Conosco M. da qualche anno. Non è esattamente un mio amico. L’ho incontrato qualche volta perché è un vicino di uno dei miei soci del Trio Medusa.
Romano, simpatico, sorriso contagioso

Negli ultimi anni l’ho incontrato spesso, visto il mio pendolarismo tra Roma e Milano.

M. lavora in Alitalia.

“Da 22 anni”. E gonfia il petto quando te lo dice.
Non so esattamente la sua qualifica. So che è responsabile dell’imbarco dei passeggeri.
“Sembra una cosa da nulla ma, capisci bene, negli anni degli attentati, è un compito delicato“.
Vederlo nel corridoio che porta al velivolo mi dà sempre un senso di tranquillità.
Ha anche un ruolo da supervisore.
L’ho visto arrabbiarsi tantissimo negli ultimi tempi, M.
“Che ora c’è scritta lì?”, ha chiesto ruvido  a uno dei ragazzi che effettuava il check in.
“Le 9.30”.
“Che ore sono?”.
“Le 9.35”.
Sono le 9.36. E siete stati autorizzati ad aprire l’imbarco in perfetto orario. Perché non l’avete fatto?”.
“Va beh… dai… sono solo cinque minuti di ritardo…”.
“Sono sei. E anche un solo minuto è inammissibile per una compagnia come la nostra“.

Povero M.
Sembra l’ultimo dei giapponesi che non si vuole ritirare.
“No, scusa. Non l’accetto questa immagine. La guerra non è persa. Sono in Alitalia da 22 anni e l’ho vista cambiare  – dico cambiare: odio il verbo peggiorare – tantissimo. Ma non mi arrendo. Ai nuovi arrivati spiego: quando indossi quella divisa, rappresenti la compagnia aerea nazionale. Ricordatelo bene. Sei minuti di ritardo? Non è accettabile. Sai che ci prendono in giro da sempre, dicendo che ‘Alitalia è l’acronimo di Always Late In Arriving’? Noi? Sempre in ritardo? Io sono stufo di questo sarcasmo. Sono stufo dei luoghi comuni sulla nostra azienda. E c’è solo un modo per farli cessare: farli sembrare totalmente privi di fondamento.

Diresti mai ‘ritardatario come uno svizzero’? No, vero? Perché?
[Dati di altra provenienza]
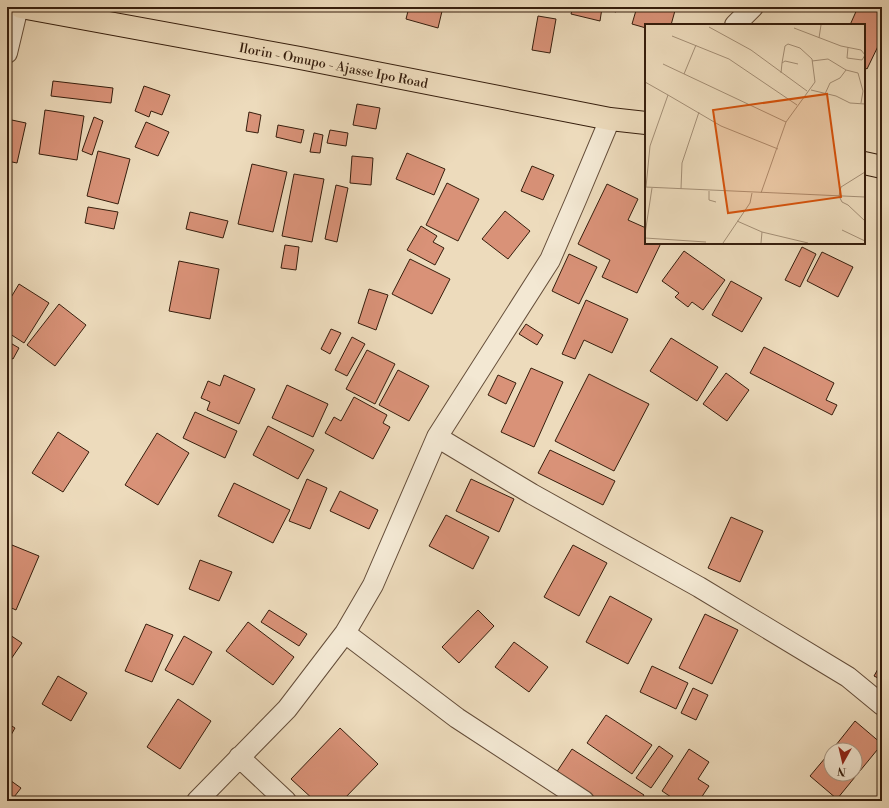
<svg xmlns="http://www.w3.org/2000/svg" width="889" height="808" font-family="'Libre Bodoni',serif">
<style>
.building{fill:#d99278;stroke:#361e0d}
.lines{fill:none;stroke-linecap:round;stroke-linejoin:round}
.street-casing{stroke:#644d39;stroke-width:22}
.highway-casing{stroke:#361e0d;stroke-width:24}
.street{stroke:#f3e8d3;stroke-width:20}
.highway{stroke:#eddbbc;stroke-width:22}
.labels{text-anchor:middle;stroke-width:3.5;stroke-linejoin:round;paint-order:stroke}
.street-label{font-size:13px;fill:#361e0d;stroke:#f3e8d3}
.inset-road{fill:none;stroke:#a48f76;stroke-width:1}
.view{fill:#d6530c;fill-opacity:0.15;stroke:#d6530c;stroke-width:2}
.inset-edge{fill:none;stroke:#361e0d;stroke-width:2}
</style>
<rect width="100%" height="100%" fill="#eddbbc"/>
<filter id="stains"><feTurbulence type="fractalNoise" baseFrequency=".005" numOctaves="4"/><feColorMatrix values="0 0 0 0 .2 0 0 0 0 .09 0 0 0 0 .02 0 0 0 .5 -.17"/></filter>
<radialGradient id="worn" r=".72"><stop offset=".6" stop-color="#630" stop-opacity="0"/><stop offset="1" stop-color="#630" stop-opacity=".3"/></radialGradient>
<!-- building -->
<path class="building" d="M 409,7 L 443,7 L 438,28 L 406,19 Z
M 573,7 L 617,7 L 616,12 L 602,8 L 600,21 L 571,14 Z
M 637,7 L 676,7 L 671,25 L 646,25 L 646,28 L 632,24 Z
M 858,7 L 866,7 L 882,14 L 882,38 L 867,69 L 864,67 L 864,25 L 850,25 Z
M 538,16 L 556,19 L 550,53 L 532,50 Z
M 53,81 L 113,88 L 111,103 L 51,96 Z
M 144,86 L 170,95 L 162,115 L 151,111 L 149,117 L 135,111 Z
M 357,104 L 380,108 L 376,129 L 353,125 Z
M 45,110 L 84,116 L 77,160 L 39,154 Z
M 249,112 L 261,115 L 258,133 L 246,131 Z
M 94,117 L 103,121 L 92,155 L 82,151 Z
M 7,119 L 26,123 L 17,163 L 7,161 Z
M 146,122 L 169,132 L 158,156 L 135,147 Z
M 278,125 L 304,130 L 301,143 L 276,137 Z
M 330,130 L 348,133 L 346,146 L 327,143 Z
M 314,133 L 323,135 L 320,153 L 310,152 Z
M 98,151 L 130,159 L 118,204 L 87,196 Z
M 407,153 L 445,169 L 434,195 L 396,179 Z
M 352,156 L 373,158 L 371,185 L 350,183 Z
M 252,164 L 287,172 L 273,232 L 238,224 Z
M 532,166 L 554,175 L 543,200 L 521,191 Z
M 294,174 L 324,179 L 312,242 L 282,236 Z
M 447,183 L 479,199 L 458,241 L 426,225 Z
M 607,184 L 638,199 L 628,220 L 646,228 L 646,243 L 661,243 L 637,293 L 602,277 L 610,260 L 578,244 Z
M 336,185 L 348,188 L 337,242 L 325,239 Z
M 88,207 L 118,212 L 114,229 L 85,223 Z
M 505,211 L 530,231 L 508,259 L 482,239 Z
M 190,212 L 228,221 L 223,238 L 186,229 Z
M 421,226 L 437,236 L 433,242 L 444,248 L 435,265 L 407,250 Z
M 285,245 L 299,247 L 296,270 L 281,268 Z
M 802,247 L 816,254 L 800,287 L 785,280 Z
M 684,251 L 725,280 L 703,310 L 692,302 L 688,307 L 675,297 L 679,293 L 662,281 Z
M 822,252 L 853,267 L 838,297 L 807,281 Z
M 569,254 L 597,267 L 579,304 L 552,291 Z
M 410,259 L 450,279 L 432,314 L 392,294 Z
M 179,261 L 219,269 L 210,319 L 169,311 Z
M 731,281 L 762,298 L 742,332 L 712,315 Z
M 19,284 L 49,303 L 24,343 L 7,332 L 7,304 Z
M 369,289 L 388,295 L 376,330 L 358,323 Z
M 586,300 L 628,319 L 612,353 L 584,340 L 575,359 L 562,354 Z
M 59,304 L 86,325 L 55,366 L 27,345 Z
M 526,324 L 543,335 L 537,345 L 519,334 Z
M 331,329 L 341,333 L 330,354 L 321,349 Z
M 352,337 L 365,344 L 347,376 L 335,370 Z
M 671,338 L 718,367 L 697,401 L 650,371 Z
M 7,341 L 19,348 L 13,359 L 7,356 Z
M 764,347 L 834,383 L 826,400 L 837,405 L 832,415 L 750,373 Z
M 367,350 L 395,364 L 375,404 L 346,389 Z
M 531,368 L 563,382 L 534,447 L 501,432 Z
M 398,370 L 429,386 L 409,421 L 379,405 Z
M 726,373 L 749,390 L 727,421 L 703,404 Z
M 589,374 L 649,404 L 614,471 L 555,441 Z
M 224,375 L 255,389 L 239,424 L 207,410 L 210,402 L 201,398 L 208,381 L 220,386 Z
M 498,375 L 516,383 L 506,404 L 488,395 Z
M 287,385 L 328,404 L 313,437 L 272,418 Z
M 354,397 L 387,415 L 383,423 L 390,427 L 373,459 L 325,433 L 334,417 L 341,421 Z
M 195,412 L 237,431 L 225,458 L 183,438 Z
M 268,426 L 314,450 L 298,479 L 253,455 Z
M 58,432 L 89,452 L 63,492 L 32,473 Z
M 157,433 L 189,453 L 158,505 L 125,485 Z
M 550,450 L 615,481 L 603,505 L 538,473 Z
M 307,479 L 327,488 L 310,529 L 289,521 Z
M 471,479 L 514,499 L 499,532 L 456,511 Z
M 234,483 L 290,510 L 273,543 L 218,516 Z
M 340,491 L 378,510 L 369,529 L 330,511 Z
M 446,515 L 489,537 L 473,569 L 429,546 Z
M 731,517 L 763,531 L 740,582 L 708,568 Z
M 7,543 L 39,556 L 16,610 L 7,606 Z
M 573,545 L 607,563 L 579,616 L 544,597 Z
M 200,560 L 232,572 L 219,601 L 189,589 Z
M 610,596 L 652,619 L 628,664 L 586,642 Z
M 269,610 L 307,634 L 299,646 L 261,622 Z
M 478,610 L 494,626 L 459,663 L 442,647 Z
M 705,614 L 738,630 L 712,684 L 679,668 Z
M 248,622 L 294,657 L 273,685 L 226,651 Z
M 146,624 L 173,635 L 152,682 L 125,671 Z
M 7,633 L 22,643 L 9,662 L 7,661 Z
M 184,636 L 212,652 L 193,685 L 165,670 Z
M 514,642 L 548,667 L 529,692 L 495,667 Z
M 882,662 L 882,680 L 874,676 Z
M 652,666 L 688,683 L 676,709 L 640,692 Z
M 58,676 L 87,693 L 71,721 L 42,704 Z
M 693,688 L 708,695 L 696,720 L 681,713 Z
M 178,699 L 211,721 L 180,769 L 147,747 Z
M 606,715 L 652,745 L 632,774 L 587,743 Z
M 855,721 L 882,744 L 837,799 L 810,776 L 831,751 L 831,774 L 855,774 L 855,750 L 832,750 Z
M 7,723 L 15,728 L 7,742 Z
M 340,728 L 378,764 L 342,801 L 315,801 L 291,779 Z
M 659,746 L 673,756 L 651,788 L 636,778 Z
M 572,749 L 644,795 L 640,801 L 599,801 L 556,773 Z
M 689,749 L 709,762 L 698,779 L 709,786 L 699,801 L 677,801 L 662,791 Z
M 7,778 L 21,788 L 11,801 L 7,801 Z"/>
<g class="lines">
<defs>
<path id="street" d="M 735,25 L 753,7
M 7,53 L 18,7
M 437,437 L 532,494 L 699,587 L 848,677 L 882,705
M 345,633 L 457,718 L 584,801
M 239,757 L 286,801
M 197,801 L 287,709 L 345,633 L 373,585 L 437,437 L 550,260 L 576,200 L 610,119"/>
<g id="highway">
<path id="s1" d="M 21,7 L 300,58 L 610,119 L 646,123"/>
<path d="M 864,163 L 882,167"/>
</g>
</defs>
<!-- street casing -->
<use href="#street" class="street-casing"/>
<!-- highway casing -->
<use href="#highway" class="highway-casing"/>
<!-- street -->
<use href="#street" class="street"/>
<!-- highway -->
<use href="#highway" class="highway"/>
</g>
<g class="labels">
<!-- street labels -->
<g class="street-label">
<text dy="5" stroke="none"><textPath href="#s1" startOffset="318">Ilorin - Omupo - Ajasse Ipo Road</textPath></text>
</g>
</g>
<!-- overview -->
<g transform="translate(645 24)">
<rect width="220" height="220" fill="#eddbbc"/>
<path class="inset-road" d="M 64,3 L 106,26 L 162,67M 149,4 L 196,22 L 216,26 L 220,31M 27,12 L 84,35 L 152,81M 174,14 L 176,1M 203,23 L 202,34 L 217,36 L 220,31M 167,37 L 183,35 L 201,46 L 213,49 L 218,67 L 216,79M 18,40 L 141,98M 136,49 L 137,39 L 140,37 L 153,40M 39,50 L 51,21M 0,58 L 23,71M 166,66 L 191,72 L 205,79 L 220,80M 180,70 L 185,59 L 195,54 L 201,46M 220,148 L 196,163 L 194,172 L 197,178 L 203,181 L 220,197M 0,163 L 220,173M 1,163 L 5,122 L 23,71 L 76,102 L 133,125M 36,165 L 37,139 L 54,88M 64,167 L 64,176 L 71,178M 116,169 L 141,98 L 170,58 L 167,35 L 155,24 L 143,20 L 140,22 L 137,39M 92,197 L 117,208 L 116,219M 197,206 L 220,217M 117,208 L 163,219M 0,210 L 7,164M 0,214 L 61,218M 78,219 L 105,179 L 107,169"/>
<path class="view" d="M 182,70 L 196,173 L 83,189 L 68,86 Z"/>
<rect width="220" height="220" class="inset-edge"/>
</g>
<!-- margin -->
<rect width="889" height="808" fill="none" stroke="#eddbbc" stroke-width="24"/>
<rect x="8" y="8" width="873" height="792" fill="none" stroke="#361e0d" stroke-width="2"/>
<rect x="12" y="12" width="865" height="784" fill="none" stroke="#361e0d"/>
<!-- north arrow -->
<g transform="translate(843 762) rotate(188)"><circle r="19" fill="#f3e8d3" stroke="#a79784"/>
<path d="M0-3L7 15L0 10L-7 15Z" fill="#8f2418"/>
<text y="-6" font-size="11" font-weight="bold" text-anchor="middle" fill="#361e0d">N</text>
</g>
<rect width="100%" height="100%" filter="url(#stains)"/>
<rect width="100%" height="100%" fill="url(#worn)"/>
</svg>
Perché gli svizzeri sono sempre puntuali.

Non voglio essere più considerato il solito cialtrone italiano”.

Dopo l’ultimo post sul fallimento di Roma, ho ricevuto alcune cortesi mail e commenti del tipo: “Fallisci tu, stronzo”, “Vattene da Roma” e compagnia bella.

Ma quello che mi ha fatto più pensare (e in una certa misura sperare) sono stati i messaggi di coloro che lavorano per le varie municipalizzate romane.
Sintetizzo (sperando di cogliere il significato generale di questi messaggi): non siamo tutti così, non siamo tutti lavativi, non siamo tutti imboscati, mi alzo all’alba per spazzare la città, l’autobus che guido è sempre perfettamente in orario.
Ci mancherebbe. So bene che ci sono molte persone che si spaccano la schiena.
Però, come dice M., se non vuoi dare l’impressione di “essere il solito cialtrone italiano” devi fare in modo che – non solo tu – ma anche gli altri non si comportino da soliti cialtroni italiani.

Sono convinto, ingenuamente, che se ci fossero più persone come M. avremmo meno aziende di m.